Nectar is so multi-genre that it wouldn’t make much sense to try to pigeonhole it as having a particular type of sound. Colonna suggests that it could be described as “southern soul,” and more specifically, that it falls “under the big umbrella of Americana.” By Americana, I think she means the many forms of music that have been popular in the various regions of the U.S. down through the years; in other words, “roots music” in a broader sense than the term is usually used.
Nectar, she says, is “a beautiful, amazing record. It’s probably the best I’ve ever done.”

Colonna drew the prominent bee on the CD’s cover, as well as the wild flowers. These are the very flowers you can see in Louisiana right now. (The brown box around the bee and the monochromic colors of the flowers give the cover a nice collage and experimental art look.)

These art works depict “what makes me what I am,” says Colonna, who has an academic background in bees.

Notes On Nectar
As this record covers all the big aspects of life, it’s little surprise that it has a place for childhood. Colonna says the song “The Water’s Fine” is about innocence. And there’s something of childhood in the record’s third song, “Shelter And Be Kind,” where Colonna salutes her personal roots with the lines “I am a great-granddaughter of the Mermentau. / My granny was 3/4 French and 1/4 Choctaw.”

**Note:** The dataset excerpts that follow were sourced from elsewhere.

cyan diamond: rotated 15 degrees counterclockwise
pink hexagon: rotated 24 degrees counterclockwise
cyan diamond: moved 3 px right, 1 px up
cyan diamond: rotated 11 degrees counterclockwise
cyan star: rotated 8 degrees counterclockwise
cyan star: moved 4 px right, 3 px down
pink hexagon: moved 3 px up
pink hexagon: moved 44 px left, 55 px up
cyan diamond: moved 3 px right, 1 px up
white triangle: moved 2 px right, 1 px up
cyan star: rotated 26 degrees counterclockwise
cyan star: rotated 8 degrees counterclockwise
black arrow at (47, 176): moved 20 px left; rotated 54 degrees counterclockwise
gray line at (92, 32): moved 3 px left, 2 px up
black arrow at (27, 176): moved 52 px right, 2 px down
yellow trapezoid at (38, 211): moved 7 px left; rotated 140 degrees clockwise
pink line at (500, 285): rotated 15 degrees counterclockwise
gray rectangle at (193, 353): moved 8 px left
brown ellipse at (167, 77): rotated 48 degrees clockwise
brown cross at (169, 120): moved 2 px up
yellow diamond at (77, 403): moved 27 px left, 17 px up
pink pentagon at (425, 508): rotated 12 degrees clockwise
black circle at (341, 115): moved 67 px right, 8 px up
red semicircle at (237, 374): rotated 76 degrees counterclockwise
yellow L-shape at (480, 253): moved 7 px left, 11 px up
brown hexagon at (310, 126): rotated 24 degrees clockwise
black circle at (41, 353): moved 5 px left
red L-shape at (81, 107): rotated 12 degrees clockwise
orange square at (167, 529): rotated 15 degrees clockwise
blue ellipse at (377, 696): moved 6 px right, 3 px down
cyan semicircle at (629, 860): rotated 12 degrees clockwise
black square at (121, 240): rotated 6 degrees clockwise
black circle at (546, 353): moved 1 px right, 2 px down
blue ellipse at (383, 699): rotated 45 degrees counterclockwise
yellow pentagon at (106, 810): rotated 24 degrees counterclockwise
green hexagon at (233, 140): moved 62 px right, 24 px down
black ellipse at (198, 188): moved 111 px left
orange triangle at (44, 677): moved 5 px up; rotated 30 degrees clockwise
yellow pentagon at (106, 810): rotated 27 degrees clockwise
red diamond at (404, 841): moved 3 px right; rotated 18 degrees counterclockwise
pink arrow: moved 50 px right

But you can hear the melancholy side make its appearance in the song with the lyrics “Try to remember that the sun doesn’t always shine” — words that were said to Colonna by her grandmother. And there’s a bit more melancholy from Colonna’s past in this song; there are, for instance, words about the time her father, a tank driver in World War II, had his teeth kicked out by Gen. Patton. (Colonna swears the story’s true.)

On a musical note, listen for the psychedelic keyboard solos in this song. They’re a treat. There’s also distinctive instrumentation in the fourth cut, “The Water’s Fine,” which features a strummed ukulele. The song sounds like a 1920s pop song. The leisurely “Dance with the Moon” also sounds like a popular tune from a decade before rock ‘n’ roll. In the background, a musical saw plays quietly; it sounds a bit like a Theremin.

Lines from the song reflect Colonna’s new intention of letting things go as they go in preference of trying to impose her will:
“I watch the fireflies dancing in the field behind the store.

“They are not fighting, in the way I was before.”

If you don’t detect the vein of melancholy in the lyrics of the songs of Nectar, you’ll hear it clearly in the sadly lyrical, off-kilter, major-and-minor-key piano solos of “When Love Comes My Way.” The melancholy is present in both music and lyric in the song “Mother Forgive Us,” a leisurely folk ballad with the lines “Oh, Mother, please forgive us when we know what we know and we still do.”

When I write “melancholy,” I don’t, of course, mean that the music is funereal or anything of that sort. It’s usually quiet and lyrical, occasionally in a sort of wistful way. The CD has enough upbeat pop and folk tunes to keep the mix lively.

‘Unfold Your Myth’
Nectar has quite a bit more going on than most popular music recordings. In contrast, Colonna’s future is simple. She’s promoting her new work.  WENDY nice head back zinn

“All I do is promote this record …” she says, “[while I] eat and sleep and [am] walking.”

As she started this project in January, she’s devoted a full nine months to it thus far.

And why is she promoting it in Southwest Louisiana — even to the point that she had her CD release party at Luna Live back on Oct. 25. “I wanted to cover the home bases” first, she says. Home, for Colonna, is Lake Charles.

After this initial, regional, tour, the CD will be promoted on an extended international tour. If you want to see where Colonna will be playing, or get a copy of Nectar, visit her site at wendycolonna.com.

Colonna prefaces her book with an imperative from the great mystical poet Rumi: “Unfold your myth.” Each of us does this. Some of us work hard at it; some don’t. Colonna seems to be working pretty hard. It’ll be interesting to see what forms her myth takes in coming years.